Disenfranchise Away
Posted on Tuesday, May 6, 2008
URL: http://www.nwanews.com/bcdr/Editorial/61541/
Six justices of the U. S. Supreme Court dealt a major blow to voting rights and fair elections when they upheld an Indiana law requiring voters to show photo identification at the polls. This 2005 law supposedly combats fraud, but plaintiffs argued rightly that it makes voting harder for poor, elderly and disabled citizens without photo IDs.
The controlling opinion in the case upheld the law on grounds that were narrow, but still troubling: Justice John Paul Stevens, joined by two other justices, wrote that the plaintiffs’ evidence was not strong enough to invalidate the ID rule as unconstitutional on its face.

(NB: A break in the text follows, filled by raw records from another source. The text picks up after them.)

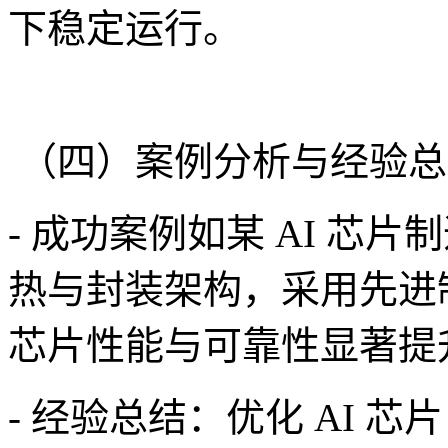
下稳定运行。
（四）案例分析与经验总
- 成功案例如某 AI 芯
热与封装架构，采用先进
芯片性能与可靠性显著提升
- 经验总结：优化 AI 芯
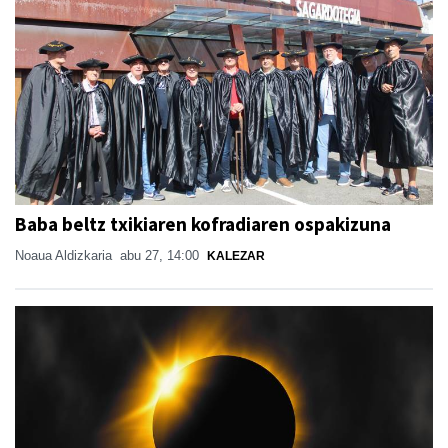
Baba beltz txikiaren kofradiaren ospakizuna
Noaua Aldizkaria
abu 27, 14:00
KALEZAR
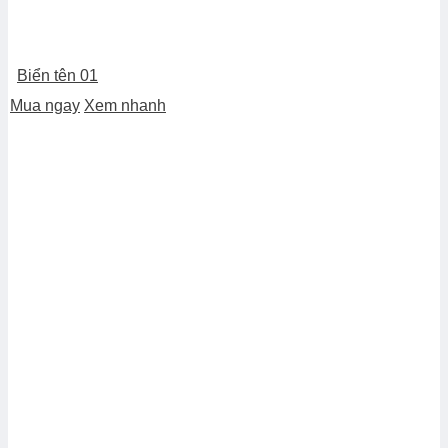
Biển tên 01
Mua ngay
Xem nhanh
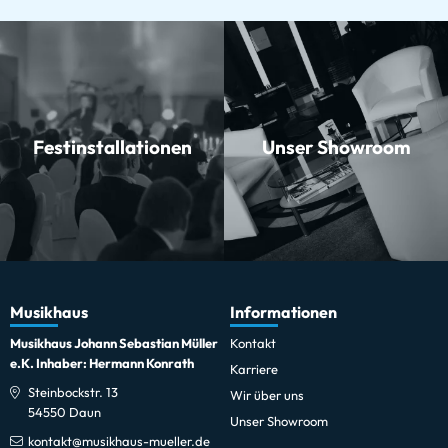
Festinstallationen
Unser Showroom
Musikhaus
Informationen
Musikhaus Johann Sebastian Müller
Kontakt
e.K. Inhaber: Hermann Konrath
Karriere
Steinbockstr. 13
Wir über uns
54550 Daun
Unser Showroom
kontakt@musikhaus-mueller.de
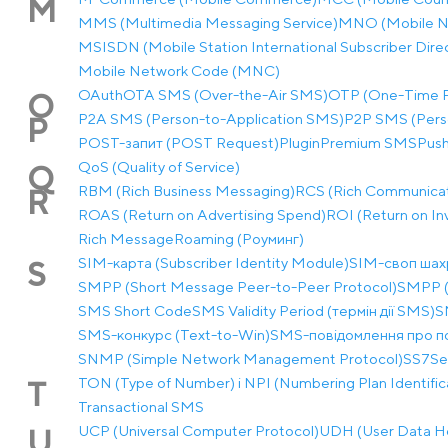
M
MMS (Multimedia Messaging Service)
MNO (Mobile N
MSISDN (Mobile Station International Subscriber Dir
Mobile Network Code (MNC)
OAuth
OTA SMS (Over-the-Air SMS)
OTP (One-Time 
O
P2A SMS (Person-to-Application SMS)
P2P SMS (Pers
P
POST-запит (POST Request)
Plugin
Premium SMS
Pus
QoS (Quality of Service)
Q
RBM (Rich Business Messaging)
RCS (Rich Communicat
R
ROAS (Return on Advertising Spend)
ROI (Return on I
Rich Message
Roaming (Роуминг)
SIM-карта (Subscriber Identity Module)
SIM-своп шах
S
SMPP (Short Message Peer-to-Peer Protocol)
SMPP (
SMS Short Code
SMS Validity Period (термін дії SMS)
S
SMS-конкурс (Text-to-Win)
SMS-повідомлення про п
SNMP (Simple Network Management Protocol)
SS7
Se
TON (Type of Number) і NPI (Numbering Plan Identific
T
Transactional SMS
UCP (Universal Computer Protocol)
UDH (User Data H
U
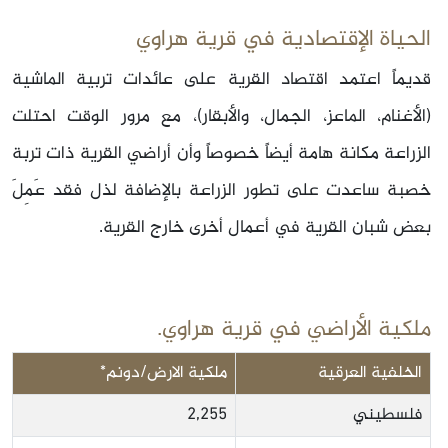
الحياة الإقتصادية في قرية هراوي
قديماً اعتمد اقتصاد القرية على عائدات تربية الماشية
(الأغنام، الماعز، الجمال، والأبقار)، مع مرور الوقت احتلت
الزراعة مكانة هامة أيضاً خصوصاً وأن أراضي القرية ذات تربة
خصبة ساعدت على تطور الزراعة بالإضافة لذل فقد عَمِلَ
بعض شبان القرية في أعمال أخرى خارج القرية.
ملكية الأراضي في قرية هراوي.
الخلفية العرقية
ملكية الارض/دونم*
فلسطيني
2,255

Stevens did leave open the possibility that a future plaintiff might be able to prove actual harm from the law. But what good is that ? If voters are turned away on election day, a court can’t go back afterward and let them have their say.
The ruling is likely to frustrate certain constitutional challenges to laws that impede access to the polls. And it may further embolden legislators to seek partisan advantage by jimmying a state’s electoral rules. The Indiana law passed in a party-line vote in a Republican-dominated legislature.
It is no coincidence that Republican state legislators across the country have suddenly happened upon the supposed threat of voter fraud. In this era of 50-50 politics, one party gains a major advantage if it can pick off a small sliver of voters. And photo ID laws have the effect of discouraging groups of voters who are presumed to lean Democratic. Despite this partisan tilt, the ID laws might still be helpful if there were an epidemic of so-called “ in-person” voting fraud. But as Stevens concedes, “ The record contains no evidence of any such fraud actually occurring in Indiana at any time in its history. ” Indeed, in a nation of more than 300 million, Stevens identifies one case in which a person managed to vote by impersonating someone else. One case. Meanwhile, as Justice David Souter pointed out in his dissent, Indiana has experienced absentee ballot irregularities — which the supposed anti-fraud law does nothing to address. The result could have been even worse. In a separate opinion, three justices dismissed as “ irrelevant, ” as Justice Antonin Scalia put it, the possibility that the ID law might pose a heavy burden for some voters. His logic would permit all manner of obstacles to voting, as long as a state could gin up some minimally plausible rationale. Scalia has it backward. Voting is a fundamental right. ID rules should be no more stringent than is necessary to keep the voting process secure and orderly. That’s what Indiana had — until partisan legislators saw an opening and exploited it. And now the nation’s high court has gone along.